- Data provided:
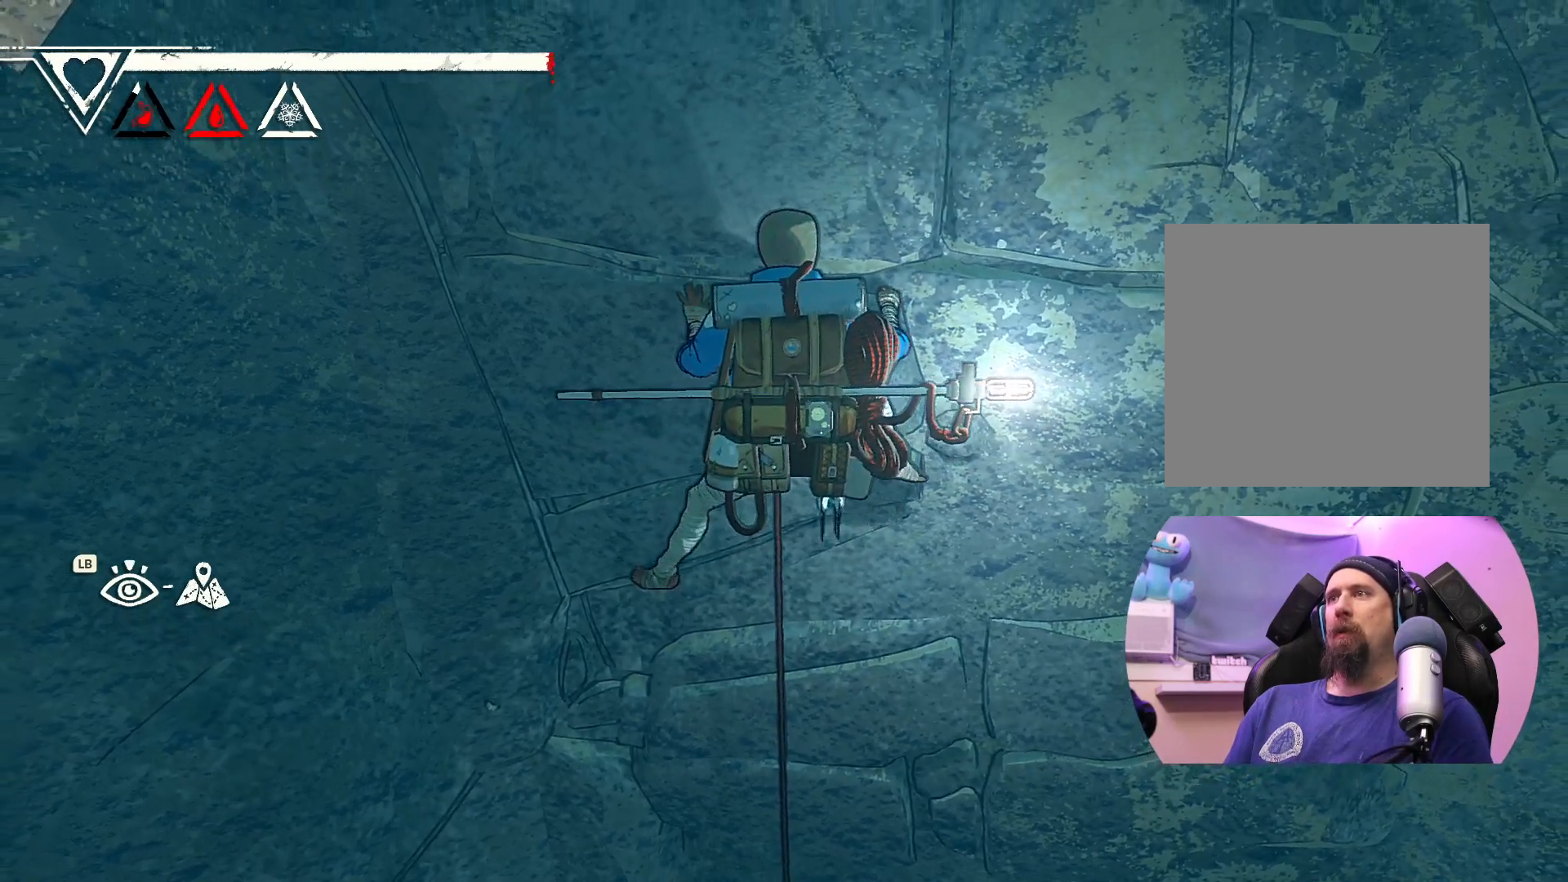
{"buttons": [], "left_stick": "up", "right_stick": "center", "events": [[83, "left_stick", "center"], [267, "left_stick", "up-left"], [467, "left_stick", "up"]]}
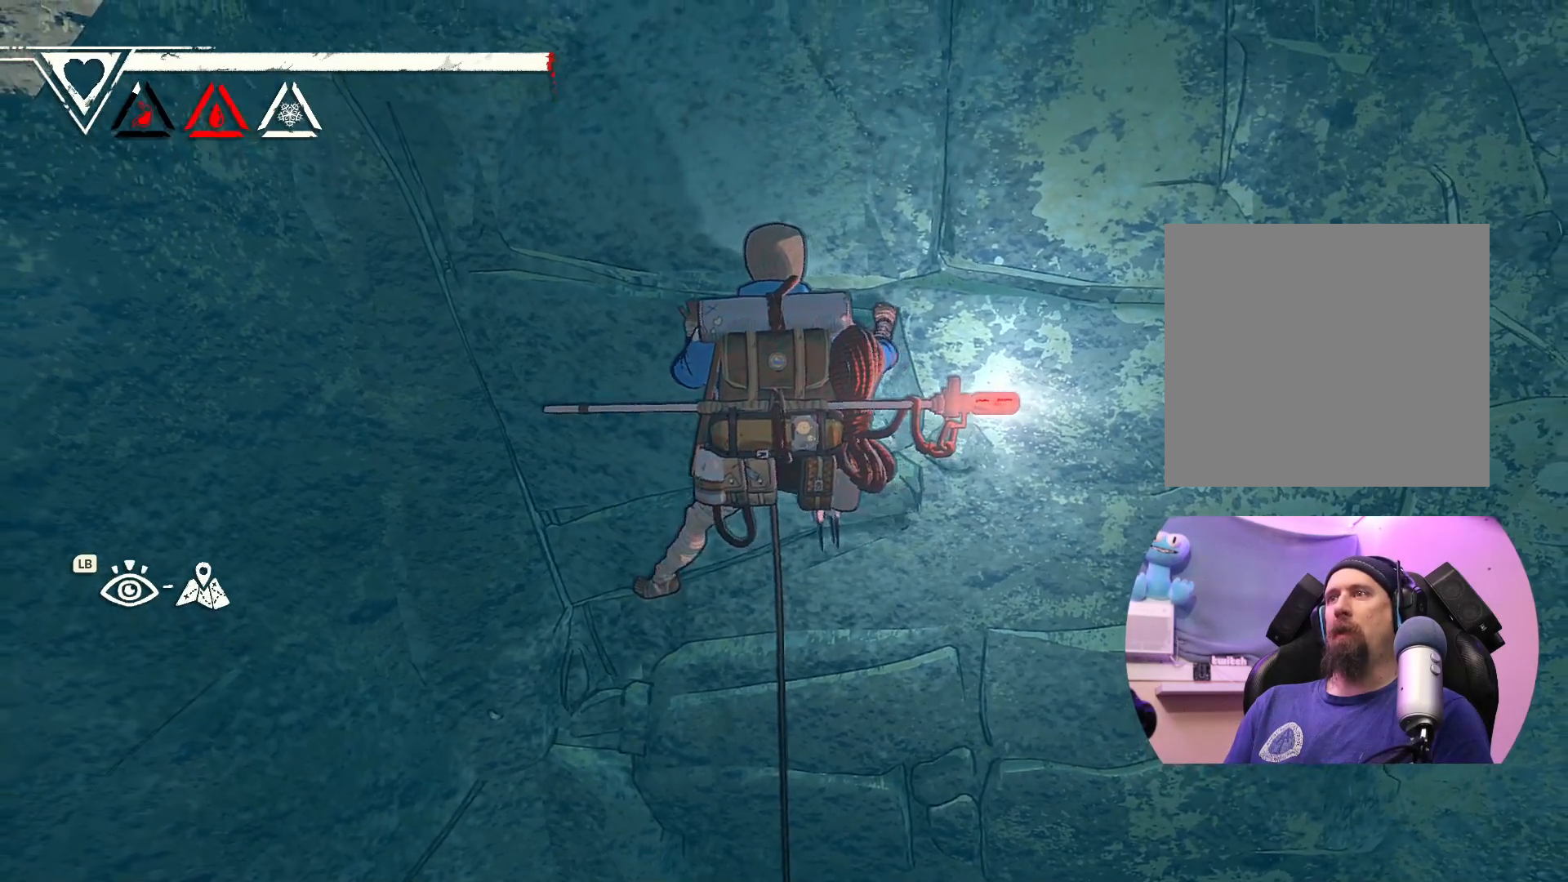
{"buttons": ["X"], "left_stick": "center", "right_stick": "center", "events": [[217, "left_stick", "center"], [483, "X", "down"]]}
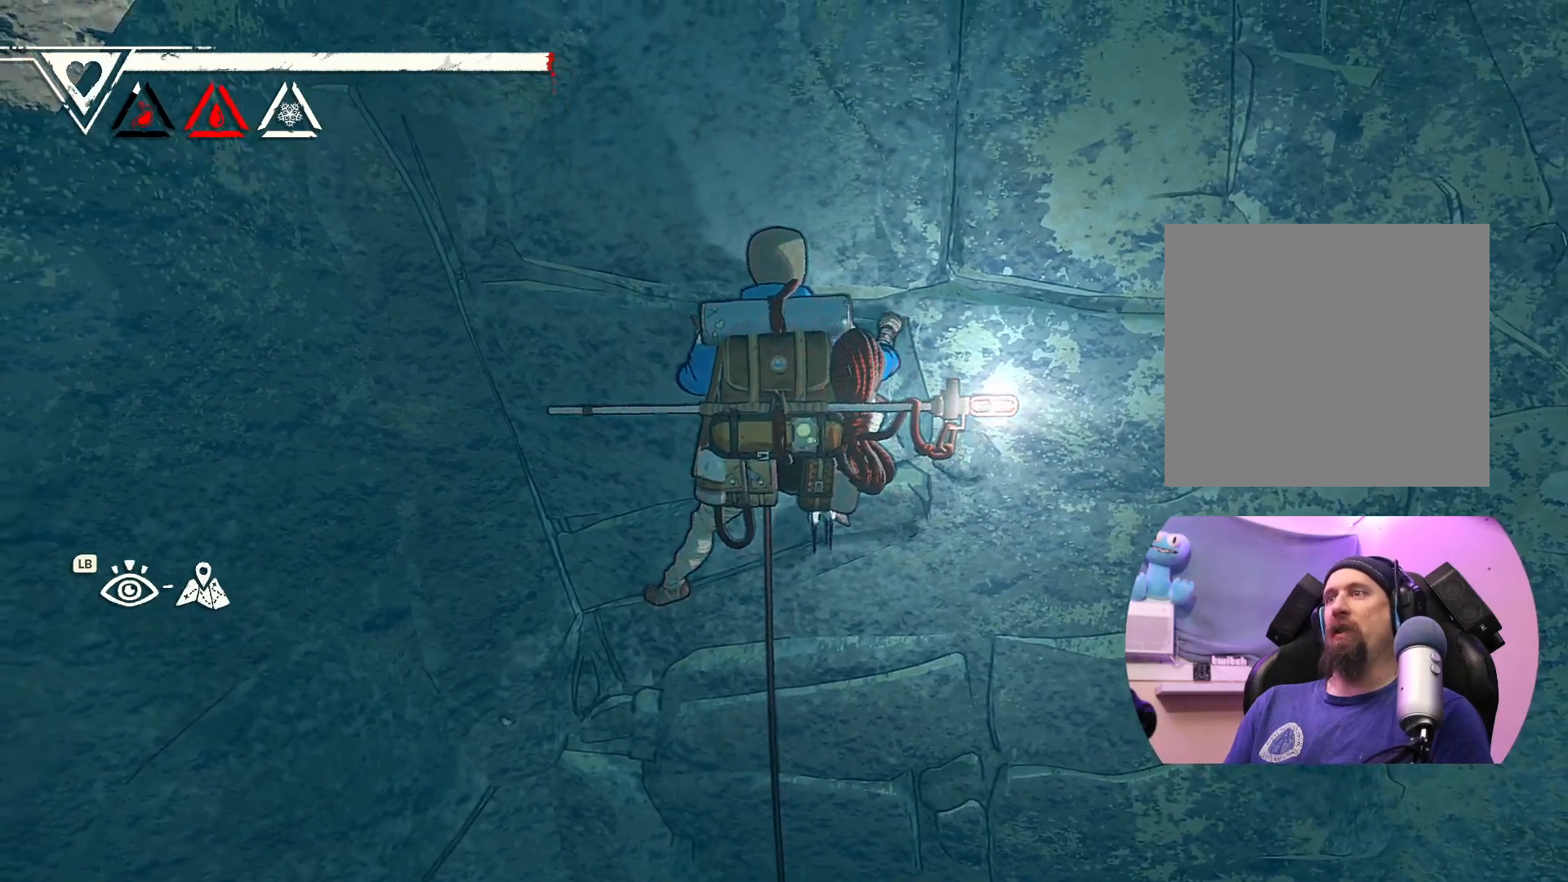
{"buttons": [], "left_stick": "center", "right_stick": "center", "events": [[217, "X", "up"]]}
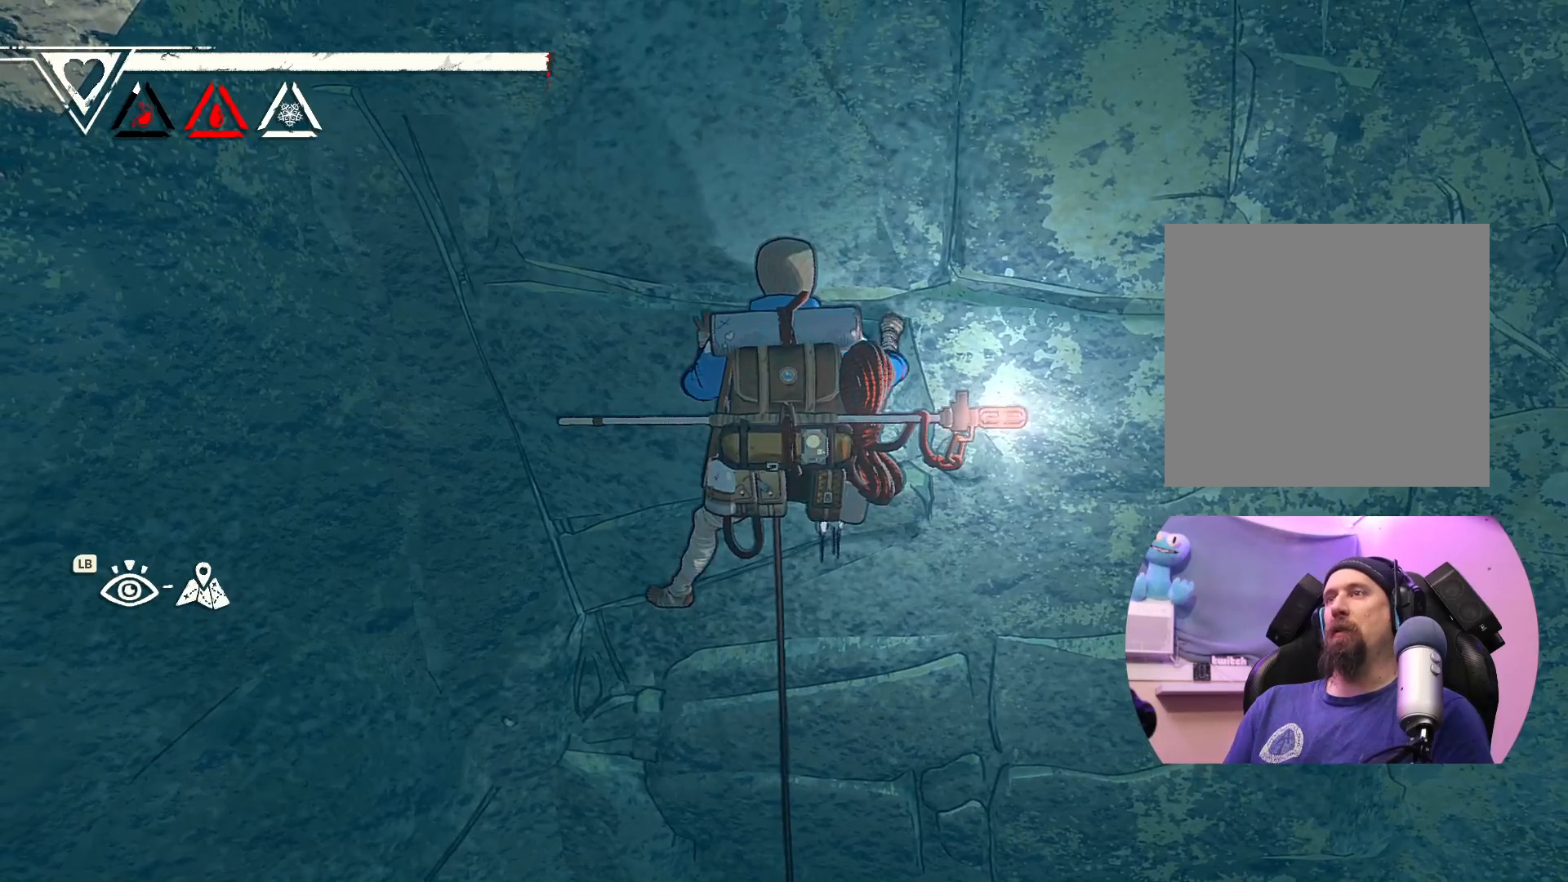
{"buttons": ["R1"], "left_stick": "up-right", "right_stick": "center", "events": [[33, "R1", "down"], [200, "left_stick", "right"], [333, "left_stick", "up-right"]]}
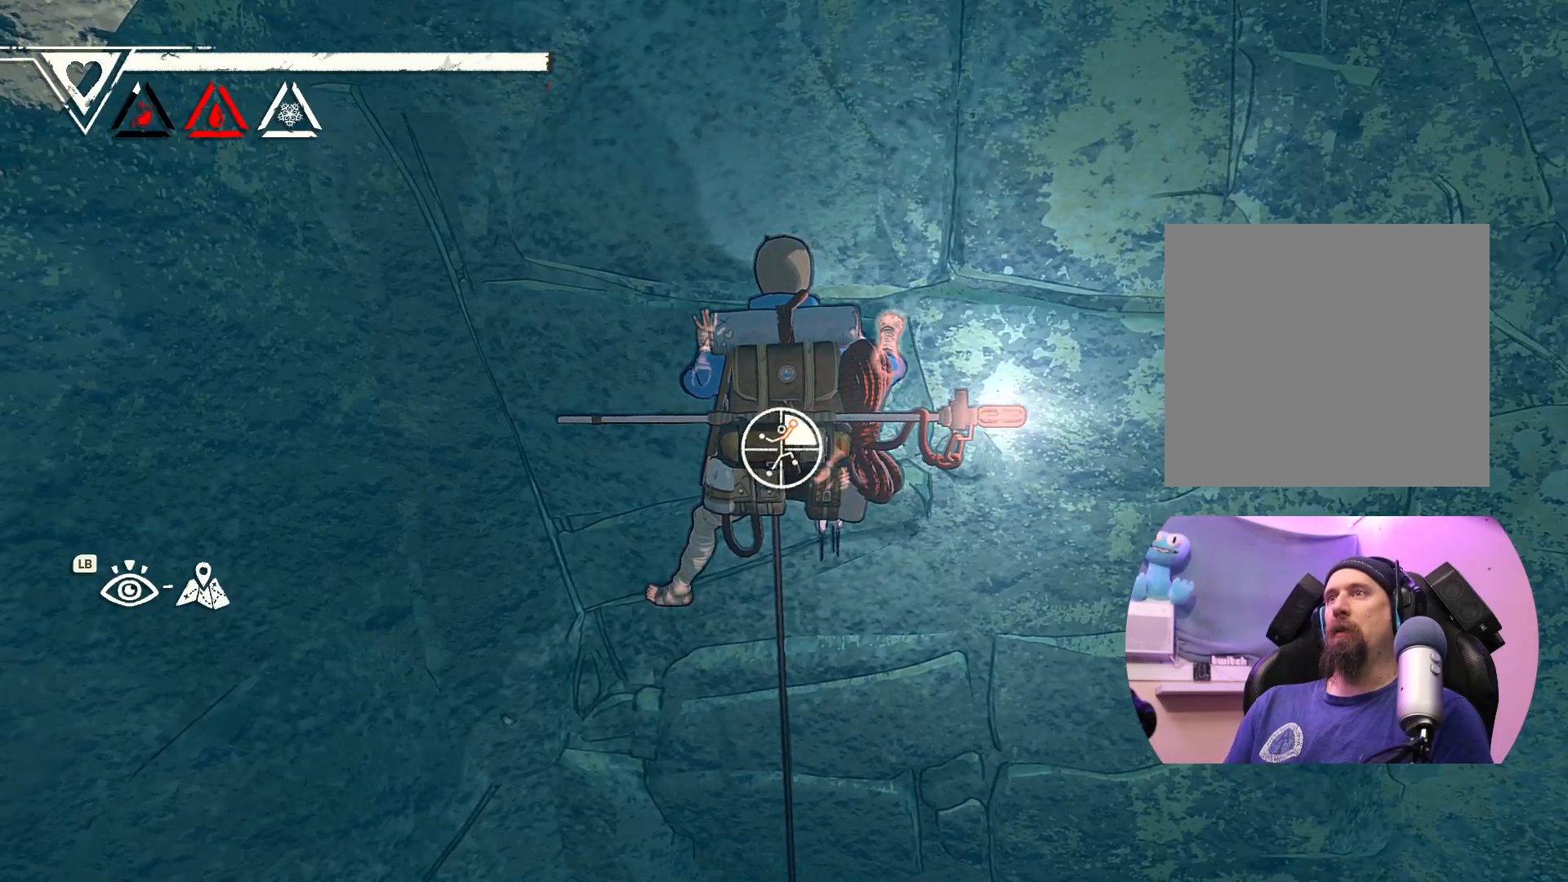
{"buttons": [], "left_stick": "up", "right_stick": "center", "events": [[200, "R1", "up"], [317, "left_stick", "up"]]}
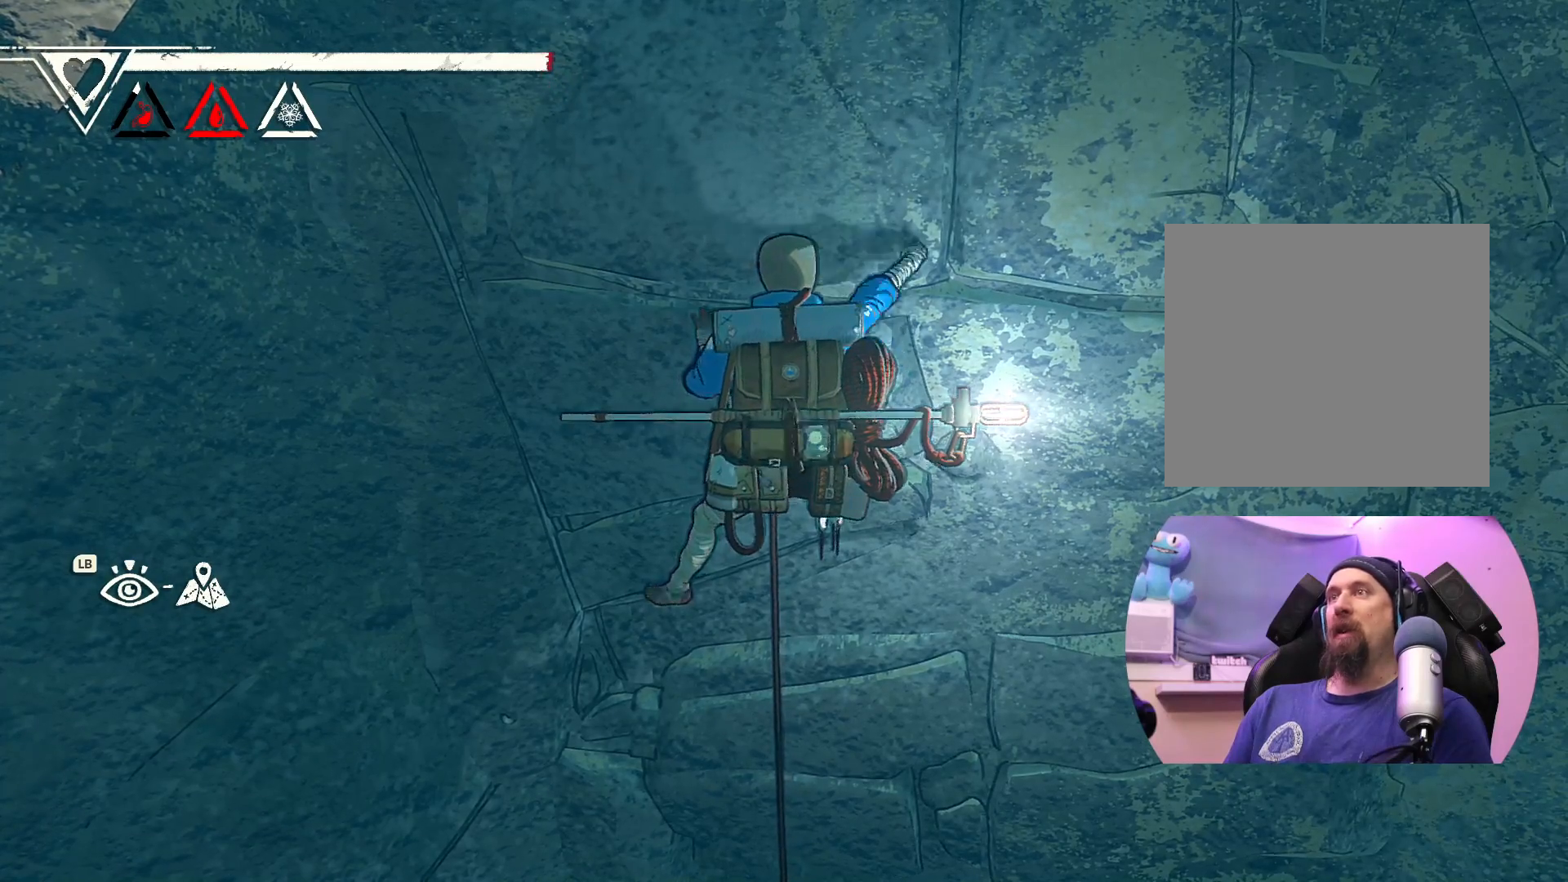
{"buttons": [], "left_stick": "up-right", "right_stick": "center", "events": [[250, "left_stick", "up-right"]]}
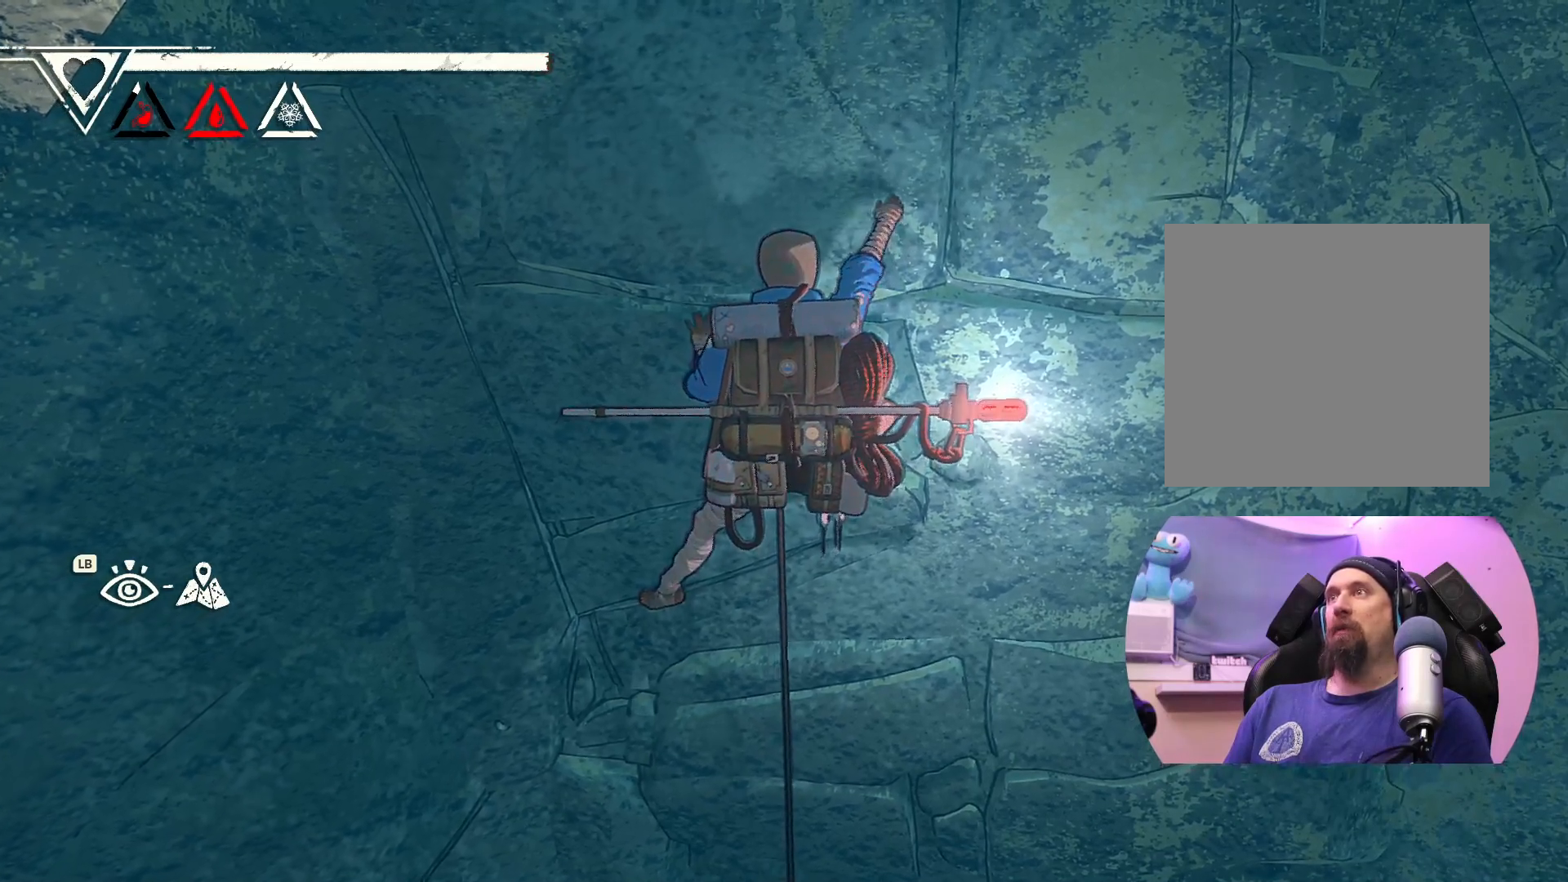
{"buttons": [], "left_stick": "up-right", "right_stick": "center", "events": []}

- Work request:
Whenever the word "down" occurs in a line above, copy that line.

- Solution:
{"buttons": ["X"], "left_stick": "center", "right_stick": "center", "events": [[217, "left_stick", "center"], [483, "X", "down"]]}
{"buttons": ["R1"], "left_stick": "up-right", "right_stick": "center", "events": [[33, "R1", "down"], [200, "left_stick", "right"], [333, "left_stick", "up-right"]]}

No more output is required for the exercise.